@swabhiman das - Thanks for the question and using MS Q&A paltform.
Yes, there are several approaches to achieve incremental delta load in SSAS Tabular models. Here are some of the common approaches:
Partition switching: Partition switching is a technique that allows you to switch out an old partition and switch in a new partition with the updated data. This approach requires that you have a staging table that contains the updated data, and that you can switch the partition to the new data. This approach is best suited for scenarios where you have a large amount of data that needs to be updated frequently.
DirectQuery mode: DirectQuery mode allows you to query the data directly from the source database, rather than importing it into the SSAS Tabular model. This approach is best suited for scenarios where you have a large amount of data that needs to be updated frequently, and where the data is too large to be imported into the SSAS Tabular model.
Incremental processing: Incremental processing is a technique that allows you to process only the data that has changed since the last processing. This approach requires that you have a way to identify the changed data, such as a timestamp or a flag, and that you can use this information to process only the changed data. This approach is best suited for scenarios where you have a moderate amount of data that needs to be updated frequently.

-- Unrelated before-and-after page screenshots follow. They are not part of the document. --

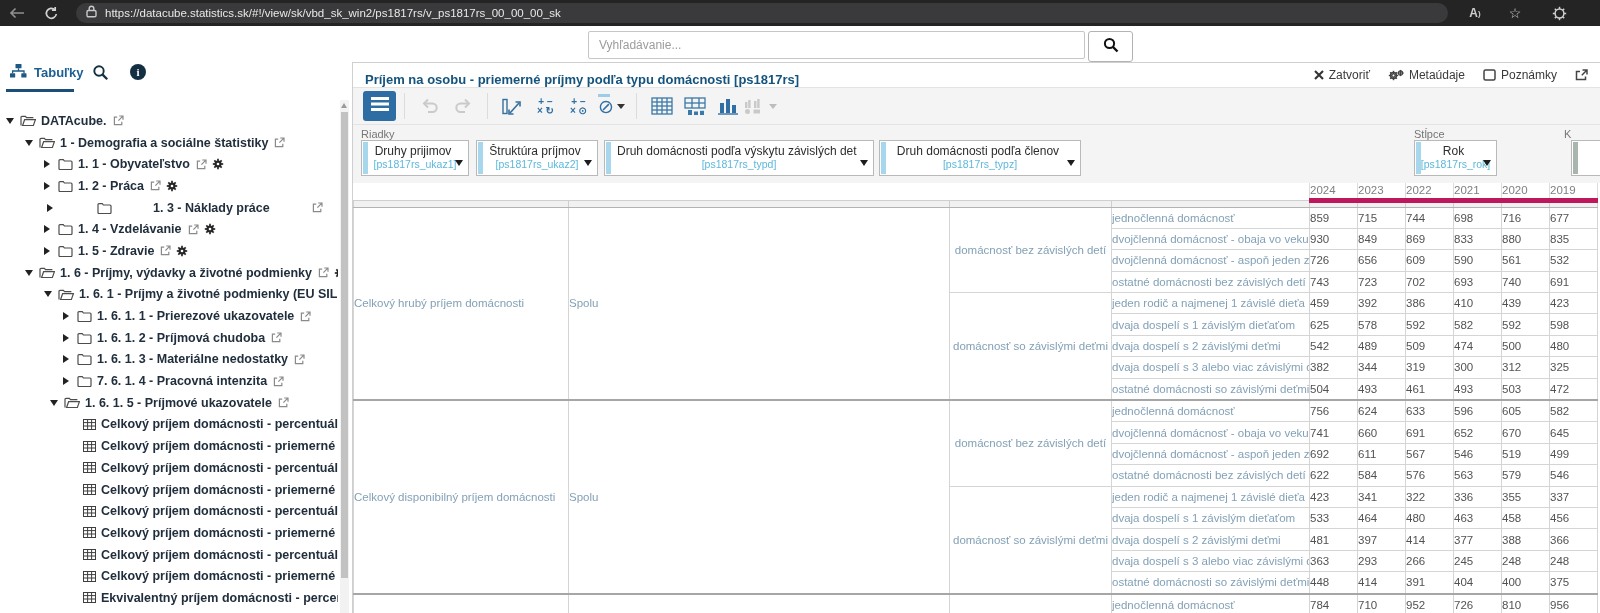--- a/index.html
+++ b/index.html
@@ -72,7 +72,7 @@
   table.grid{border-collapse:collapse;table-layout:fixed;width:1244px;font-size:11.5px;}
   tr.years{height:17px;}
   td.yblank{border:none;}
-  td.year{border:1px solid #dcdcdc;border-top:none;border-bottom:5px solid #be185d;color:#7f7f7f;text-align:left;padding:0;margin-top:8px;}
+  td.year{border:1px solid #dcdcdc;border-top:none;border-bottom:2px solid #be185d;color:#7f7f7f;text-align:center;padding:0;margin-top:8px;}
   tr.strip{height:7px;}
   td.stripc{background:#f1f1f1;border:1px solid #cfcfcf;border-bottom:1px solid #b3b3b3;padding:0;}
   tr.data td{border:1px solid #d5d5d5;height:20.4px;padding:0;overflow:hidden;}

Merge partitions: Merge partitions is a technique that allows you to merge two or more partitions into a single partition. This approach requires that you have two or more partitions that contain the same data, and that you can merge them into a single partition. This approach is best suited for scenarios where you have a small amount of data that needs to be updated frequently.
The best approach for your scenario will depend on the specific requirements of your data and your SSAS Tabular model. You may need to experiment with different approaches to find the one that works best for your needs.